▶ [TRECHO CITADO]:
····················

A liderança indígena que estava presa com suspeitas de envolvimento no ataque a tiros a duas turistas do Rio Grande do Sul no final de fevereiro, foi solta após decisão do Tribunal Regional Federal da 1° Região, nesta segunda-feira (9). As irmãs Denise Moro, de 57 anos, e Josiane Moro, de 55, foram baleadas após passarem por uma área de conflitos de terra entre indígenas e fazendeiros. Elas receberam alta e voltaram para o sul do país no último sábado (7).
A relatora do caso declarou que, apesar do ocorrido, não há provas suficientes para justificar a manutenção da prisão preventiva imposta ao líder. Ela destacou que as suspeitas da autoria envolvem circunstâncias muito superficiais ainda, baseando-se apenas no depoimento de um adolescente apreendido, sem outras provas apresentadas na investigação.
A decisão também levou em consideração que outros sete indígenas envolvidos no caso receberam liberdade provisória ou prisão domiciliar. O TRF avalia que manter a liderança indígena sob custodia pode parecer um “tratamento desigual” no processo. Agora, todos os oitos indígenas presos anteriormente passam a responder o caso em liberdade. A Polícia Federal investiga o caso, que apura as circunstâncias do ataque e os autores do crime.

····················

Trechos do conjunto de dados:

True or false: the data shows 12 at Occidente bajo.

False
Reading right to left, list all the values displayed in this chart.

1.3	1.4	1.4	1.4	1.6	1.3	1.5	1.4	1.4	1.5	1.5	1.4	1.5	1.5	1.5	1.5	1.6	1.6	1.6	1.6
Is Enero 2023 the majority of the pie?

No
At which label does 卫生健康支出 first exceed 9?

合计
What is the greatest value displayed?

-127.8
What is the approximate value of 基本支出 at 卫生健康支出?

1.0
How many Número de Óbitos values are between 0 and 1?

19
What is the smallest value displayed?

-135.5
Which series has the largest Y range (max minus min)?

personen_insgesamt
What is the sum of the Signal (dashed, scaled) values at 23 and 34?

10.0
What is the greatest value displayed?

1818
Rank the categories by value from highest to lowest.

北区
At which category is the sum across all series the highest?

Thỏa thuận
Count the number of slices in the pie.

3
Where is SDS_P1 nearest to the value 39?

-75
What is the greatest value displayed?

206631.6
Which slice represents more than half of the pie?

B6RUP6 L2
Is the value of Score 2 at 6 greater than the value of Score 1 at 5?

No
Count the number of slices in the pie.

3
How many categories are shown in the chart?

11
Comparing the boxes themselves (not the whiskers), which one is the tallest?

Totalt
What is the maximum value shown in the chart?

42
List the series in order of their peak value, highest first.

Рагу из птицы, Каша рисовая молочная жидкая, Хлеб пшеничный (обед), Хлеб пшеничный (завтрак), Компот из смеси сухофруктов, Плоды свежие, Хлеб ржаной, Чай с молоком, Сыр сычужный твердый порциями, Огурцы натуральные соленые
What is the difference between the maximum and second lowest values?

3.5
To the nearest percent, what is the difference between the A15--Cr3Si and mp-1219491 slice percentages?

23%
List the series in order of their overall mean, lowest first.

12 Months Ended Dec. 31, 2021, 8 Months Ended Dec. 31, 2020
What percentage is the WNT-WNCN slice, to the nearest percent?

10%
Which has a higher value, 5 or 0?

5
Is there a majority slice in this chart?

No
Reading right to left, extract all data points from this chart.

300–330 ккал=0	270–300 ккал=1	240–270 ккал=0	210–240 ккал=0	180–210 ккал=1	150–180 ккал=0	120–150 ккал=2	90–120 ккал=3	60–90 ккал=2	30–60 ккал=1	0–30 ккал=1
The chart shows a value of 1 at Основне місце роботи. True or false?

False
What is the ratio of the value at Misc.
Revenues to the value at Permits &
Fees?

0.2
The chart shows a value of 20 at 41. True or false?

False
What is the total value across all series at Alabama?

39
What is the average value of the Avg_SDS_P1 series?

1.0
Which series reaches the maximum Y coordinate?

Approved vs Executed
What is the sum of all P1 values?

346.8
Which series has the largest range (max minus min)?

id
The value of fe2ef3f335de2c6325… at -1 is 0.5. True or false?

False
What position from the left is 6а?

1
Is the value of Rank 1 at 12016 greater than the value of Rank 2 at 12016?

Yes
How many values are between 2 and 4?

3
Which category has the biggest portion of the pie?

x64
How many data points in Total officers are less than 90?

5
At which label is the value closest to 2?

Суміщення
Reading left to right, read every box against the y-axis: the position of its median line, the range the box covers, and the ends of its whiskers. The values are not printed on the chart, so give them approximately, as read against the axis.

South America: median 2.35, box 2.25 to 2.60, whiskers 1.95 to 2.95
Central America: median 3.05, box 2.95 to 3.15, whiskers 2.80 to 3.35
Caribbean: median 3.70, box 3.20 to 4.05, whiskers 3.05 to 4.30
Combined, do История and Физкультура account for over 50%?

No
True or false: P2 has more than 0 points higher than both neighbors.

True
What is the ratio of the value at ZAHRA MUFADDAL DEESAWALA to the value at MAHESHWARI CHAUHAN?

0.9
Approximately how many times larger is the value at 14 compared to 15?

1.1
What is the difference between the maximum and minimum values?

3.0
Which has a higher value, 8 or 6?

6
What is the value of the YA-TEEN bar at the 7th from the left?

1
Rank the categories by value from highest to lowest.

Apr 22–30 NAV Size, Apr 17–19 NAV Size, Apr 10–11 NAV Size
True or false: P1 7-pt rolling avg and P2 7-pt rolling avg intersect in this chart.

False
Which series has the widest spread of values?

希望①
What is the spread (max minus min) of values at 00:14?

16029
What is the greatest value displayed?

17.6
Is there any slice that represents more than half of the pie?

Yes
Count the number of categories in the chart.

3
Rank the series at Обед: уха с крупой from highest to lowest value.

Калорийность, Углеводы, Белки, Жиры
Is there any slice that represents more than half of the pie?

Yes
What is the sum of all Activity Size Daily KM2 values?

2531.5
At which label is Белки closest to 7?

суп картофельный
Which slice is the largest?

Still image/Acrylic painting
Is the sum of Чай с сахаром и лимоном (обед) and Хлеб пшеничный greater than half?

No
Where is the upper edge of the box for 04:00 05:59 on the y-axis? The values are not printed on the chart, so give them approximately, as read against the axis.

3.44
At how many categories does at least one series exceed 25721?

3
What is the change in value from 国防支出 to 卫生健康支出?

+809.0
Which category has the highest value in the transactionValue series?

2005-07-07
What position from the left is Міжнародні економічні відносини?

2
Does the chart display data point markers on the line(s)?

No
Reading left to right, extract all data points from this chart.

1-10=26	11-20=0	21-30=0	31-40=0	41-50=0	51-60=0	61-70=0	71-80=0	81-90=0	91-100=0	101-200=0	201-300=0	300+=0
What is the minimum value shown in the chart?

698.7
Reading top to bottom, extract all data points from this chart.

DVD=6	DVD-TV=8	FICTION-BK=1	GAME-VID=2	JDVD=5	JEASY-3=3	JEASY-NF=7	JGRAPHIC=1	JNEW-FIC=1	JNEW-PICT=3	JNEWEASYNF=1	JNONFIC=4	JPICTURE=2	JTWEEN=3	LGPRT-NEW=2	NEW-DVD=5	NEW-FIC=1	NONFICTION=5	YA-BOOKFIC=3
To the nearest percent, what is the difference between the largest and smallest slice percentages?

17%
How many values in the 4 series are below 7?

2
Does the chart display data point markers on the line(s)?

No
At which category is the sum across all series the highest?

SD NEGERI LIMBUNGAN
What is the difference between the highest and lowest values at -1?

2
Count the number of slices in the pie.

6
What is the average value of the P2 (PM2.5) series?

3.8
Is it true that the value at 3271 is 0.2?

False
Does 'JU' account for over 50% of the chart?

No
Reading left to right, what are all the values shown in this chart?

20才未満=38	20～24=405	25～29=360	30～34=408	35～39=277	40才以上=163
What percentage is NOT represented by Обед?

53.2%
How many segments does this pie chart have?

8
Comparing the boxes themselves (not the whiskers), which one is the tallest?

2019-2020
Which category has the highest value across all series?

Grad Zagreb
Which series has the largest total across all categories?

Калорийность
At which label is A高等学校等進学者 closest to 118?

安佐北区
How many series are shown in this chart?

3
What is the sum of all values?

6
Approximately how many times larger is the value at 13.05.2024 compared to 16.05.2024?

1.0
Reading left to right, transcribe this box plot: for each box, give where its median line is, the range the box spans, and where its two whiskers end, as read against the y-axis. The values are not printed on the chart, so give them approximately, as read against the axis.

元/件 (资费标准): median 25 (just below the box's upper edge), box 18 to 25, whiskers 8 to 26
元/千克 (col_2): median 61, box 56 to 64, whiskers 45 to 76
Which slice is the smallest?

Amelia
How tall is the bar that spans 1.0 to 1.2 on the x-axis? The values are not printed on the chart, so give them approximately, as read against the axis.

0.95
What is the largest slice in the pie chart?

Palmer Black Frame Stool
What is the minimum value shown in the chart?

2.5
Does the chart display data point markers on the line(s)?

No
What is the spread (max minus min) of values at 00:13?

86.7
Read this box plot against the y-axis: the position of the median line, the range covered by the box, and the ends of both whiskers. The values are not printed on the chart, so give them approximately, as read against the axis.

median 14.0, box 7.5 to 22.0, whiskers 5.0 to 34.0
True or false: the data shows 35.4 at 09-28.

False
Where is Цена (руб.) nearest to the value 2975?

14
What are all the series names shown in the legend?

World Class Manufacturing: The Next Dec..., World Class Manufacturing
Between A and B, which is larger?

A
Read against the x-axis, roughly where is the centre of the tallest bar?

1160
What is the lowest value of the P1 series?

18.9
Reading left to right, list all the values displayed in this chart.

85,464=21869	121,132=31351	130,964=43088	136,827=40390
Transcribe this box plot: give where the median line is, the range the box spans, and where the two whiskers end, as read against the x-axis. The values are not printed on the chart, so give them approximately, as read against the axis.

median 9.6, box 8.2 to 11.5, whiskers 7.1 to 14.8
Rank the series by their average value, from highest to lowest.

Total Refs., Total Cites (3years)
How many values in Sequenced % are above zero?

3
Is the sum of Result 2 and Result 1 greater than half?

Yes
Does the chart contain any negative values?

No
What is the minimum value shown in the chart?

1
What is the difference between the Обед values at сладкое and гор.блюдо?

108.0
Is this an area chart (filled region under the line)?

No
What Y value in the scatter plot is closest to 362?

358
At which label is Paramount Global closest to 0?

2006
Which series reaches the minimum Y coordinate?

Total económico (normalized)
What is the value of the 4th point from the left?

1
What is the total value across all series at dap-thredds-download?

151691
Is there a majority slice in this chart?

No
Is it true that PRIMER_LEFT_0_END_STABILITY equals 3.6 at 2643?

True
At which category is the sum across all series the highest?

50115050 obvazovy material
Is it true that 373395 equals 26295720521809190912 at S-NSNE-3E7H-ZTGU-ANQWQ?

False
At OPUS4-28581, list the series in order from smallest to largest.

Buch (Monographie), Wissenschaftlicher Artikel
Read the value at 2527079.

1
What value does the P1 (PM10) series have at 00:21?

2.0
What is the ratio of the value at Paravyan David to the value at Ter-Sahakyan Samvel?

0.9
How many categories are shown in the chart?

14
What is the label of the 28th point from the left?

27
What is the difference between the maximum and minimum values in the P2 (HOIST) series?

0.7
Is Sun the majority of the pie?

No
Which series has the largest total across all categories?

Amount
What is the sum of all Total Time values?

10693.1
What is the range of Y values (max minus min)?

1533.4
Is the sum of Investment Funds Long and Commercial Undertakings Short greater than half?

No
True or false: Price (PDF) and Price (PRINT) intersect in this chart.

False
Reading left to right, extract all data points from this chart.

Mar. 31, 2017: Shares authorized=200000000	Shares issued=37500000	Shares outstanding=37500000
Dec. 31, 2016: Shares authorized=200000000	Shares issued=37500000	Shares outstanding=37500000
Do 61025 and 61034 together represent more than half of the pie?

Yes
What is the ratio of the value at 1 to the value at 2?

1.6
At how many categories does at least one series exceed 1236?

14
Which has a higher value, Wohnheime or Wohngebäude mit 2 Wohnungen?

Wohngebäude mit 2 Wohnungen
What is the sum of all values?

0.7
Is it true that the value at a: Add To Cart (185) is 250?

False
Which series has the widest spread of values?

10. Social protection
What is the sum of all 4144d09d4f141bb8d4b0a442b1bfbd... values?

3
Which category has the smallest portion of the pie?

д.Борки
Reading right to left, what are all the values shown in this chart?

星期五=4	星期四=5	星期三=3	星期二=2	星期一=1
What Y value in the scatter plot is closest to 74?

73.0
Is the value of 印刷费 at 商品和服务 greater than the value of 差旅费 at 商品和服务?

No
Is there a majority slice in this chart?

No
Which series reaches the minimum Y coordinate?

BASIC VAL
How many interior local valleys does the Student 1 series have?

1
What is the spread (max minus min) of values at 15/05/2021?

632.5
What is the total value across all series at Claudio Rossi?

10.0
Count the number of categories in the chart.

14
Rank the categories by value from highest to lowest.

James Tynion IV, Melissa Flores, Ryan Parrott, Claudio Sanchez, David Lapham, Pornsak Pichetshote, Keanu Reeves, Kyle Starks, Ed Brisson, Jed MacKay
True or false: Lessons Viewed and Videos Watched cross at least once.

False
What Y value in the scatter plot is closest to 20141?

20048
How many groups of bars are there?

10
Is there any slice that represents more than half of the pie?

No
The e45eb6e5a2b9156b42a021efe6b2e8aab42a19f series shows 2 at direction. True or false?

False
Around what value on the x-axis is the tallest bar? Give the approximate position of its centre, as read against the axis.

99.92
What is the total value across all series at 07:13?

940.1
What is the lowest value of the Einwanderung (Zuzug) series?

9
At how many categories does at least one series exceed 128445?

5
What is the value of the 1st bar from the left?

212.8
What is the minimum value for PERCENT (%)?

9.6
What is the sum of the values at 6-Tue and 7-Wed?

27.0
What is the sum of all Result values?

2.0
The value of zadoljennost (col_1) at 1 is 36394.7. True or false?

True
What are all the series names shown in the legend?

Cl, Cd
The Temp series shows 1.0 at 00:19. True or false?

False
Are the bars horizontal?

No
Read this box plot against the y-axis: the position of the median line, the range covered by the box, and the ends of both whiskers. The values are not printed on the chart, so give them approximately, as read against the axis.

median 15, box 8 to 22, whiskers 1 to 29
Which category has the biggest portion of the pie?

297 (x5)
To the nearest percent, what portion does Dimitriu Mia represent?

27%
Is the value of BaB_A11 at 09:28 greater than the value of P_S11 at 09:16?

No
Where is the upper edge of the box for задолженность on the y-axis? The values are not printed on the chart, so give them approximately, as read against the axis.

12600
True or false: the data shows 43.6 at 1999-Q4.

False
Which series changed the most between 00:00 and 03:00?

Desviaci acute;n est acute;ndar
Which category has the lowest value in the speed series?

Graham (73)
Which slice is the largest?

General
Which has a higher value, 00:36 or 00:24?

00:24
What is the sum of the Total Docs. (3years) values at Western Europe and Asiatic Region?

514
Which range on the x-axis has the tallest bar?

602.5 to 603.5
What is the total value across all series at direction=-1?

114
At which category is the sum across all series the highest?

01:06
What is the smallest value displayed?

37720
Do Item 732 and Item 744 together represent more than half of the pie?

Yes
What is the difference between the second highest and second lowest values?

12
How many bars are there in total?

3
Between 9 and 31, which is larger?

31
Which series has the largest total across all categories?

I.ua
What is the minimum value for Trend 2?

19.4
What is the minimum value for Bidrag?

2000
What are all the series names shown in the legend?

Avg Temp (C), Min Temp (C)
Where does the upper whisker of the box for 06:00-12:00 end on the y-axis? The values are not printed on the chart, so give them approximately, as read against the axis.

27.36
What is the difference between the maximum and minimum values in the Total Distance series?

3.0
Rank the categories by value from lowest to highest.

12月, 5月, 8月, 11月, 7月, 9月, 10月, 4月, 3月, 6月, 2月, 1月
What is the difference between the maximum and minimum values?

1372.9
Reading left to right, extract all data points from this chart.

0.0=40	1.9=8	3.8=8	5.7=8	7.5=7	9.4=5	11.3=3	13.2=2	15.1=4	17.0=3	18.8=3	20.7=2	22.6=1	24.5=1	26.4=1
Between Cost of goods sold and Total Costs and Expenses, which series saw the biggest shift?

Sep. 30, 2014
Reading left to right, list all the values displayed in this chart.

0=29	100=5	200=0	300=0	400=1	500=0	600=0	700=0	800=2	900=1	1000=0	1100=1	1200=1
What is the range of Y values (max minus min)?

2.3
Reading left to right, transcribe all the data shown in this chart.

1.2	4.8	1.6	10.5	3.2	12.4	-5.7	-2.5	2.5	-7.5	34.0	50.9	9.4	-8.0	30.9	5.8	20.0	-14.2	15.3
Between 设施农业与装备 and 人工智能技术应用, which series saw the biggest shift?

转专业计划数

····················

▶ [REQUISITOS DA TAREFA]: Segundo o trecho citado, qual tribunal decidiu soltar a liderança indígena? A listagem não tem relação com o trecho citado.

▶ [ÁREA DE RESPOSTA]: O Tribunal Regional Federal da 1ª Região.